Procurement technology boosts efficiency
The recent creation of Primary Health Networks (PHNs), scoped with increasing the efficiency and effectiveness of medical services, has raised performance expectations throughout organisations and given administrators the chance to review processes and, where applicable, adopt new ways of doing things.
Procurement — the structured and systematic purchasing of supplies and services — is one area that has come under scrutiny, and a number of PHNs have embraced technology to improve their performance. E-procurement solutions such as those from TenderLink are enabling PHNs to streamline their tender process, which is extremely valuable for organisations in transition, needing to engage with large numbers of new suppliers. These tools replace cumbersome manual processes with electronic toolsets for a range of procurement needs — from creating requests for proposals to evaluating tenders.
Importantly, e-procurement saves time and money, and allows even the smallest medical facility to embrace leading-edge procurement practice without the need for an army of skilled professional ‘buyers’.
While health administrators may be extremely qualified in service delivery, they may not have the specific knowledge or the experience to run an end-to-end procurement exercise — and they certainly can’t run a number of them simultaneously, while also juggling all their other duties.
E-procurement tools can increase the volume of procurement activity which can be undertaken by an organisation, but they can also improve the quality of the activity.

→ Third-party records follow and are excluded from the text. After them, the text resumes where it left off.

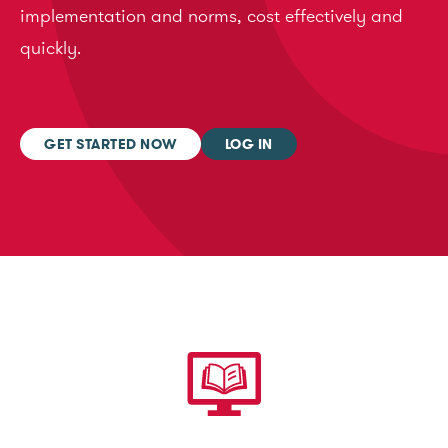
implementation and norms, cost effectively and
quickly.
GET STARTED NOW
LOG IN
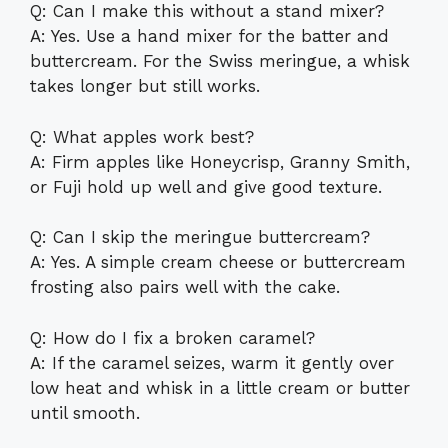
Q: Can I make this without a stand mixer?
A: Yes. Use a hand mixer for the batter and
buttercream. For the Swiss meringue, a whisk
takes longer but still works.
Q: What apples work best?
A: Firm apples like Honeycrisp, Granny Smith,
or Fuji hold up well and give good texture.
Q: Can I skip the meringue buttercream?
A: Yes. A simple cream cheese or buttercream
frosting also pairs well with the cake.
Q: How do I fix a broken caramel?
A: If the caramel seizes, warm it gently over
low heat and whisk in a little cream or butter
until smooth.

Technology can be employed to evaluate tender submissions with levels of transparency and reliability that are hard to achieve ‘manually’. The use of technology also provides a level of objectivity for tender evaluations that can be hard to replicate unless adopting the most robust scoring system. This is particularly important in the spotlight of scrutiny which often surrounds public and not-for-profit spending, and is crucial when dealing with unsuccessful tenderers whose co-operation may be required in the future.
Those PHNs fortunate enough to have some procurement expertise also benefit from the application of technology because it frees up resources. By automating the mundane tasks, technology allows procurement professionals to focus on areas where they can best add value — establishing procurement policies and processes and stakeholder engagement. Ultimately, this translates into savings, which further enable PHNs to provide patients with the right care, in the right place, at the right time — and at the right cost.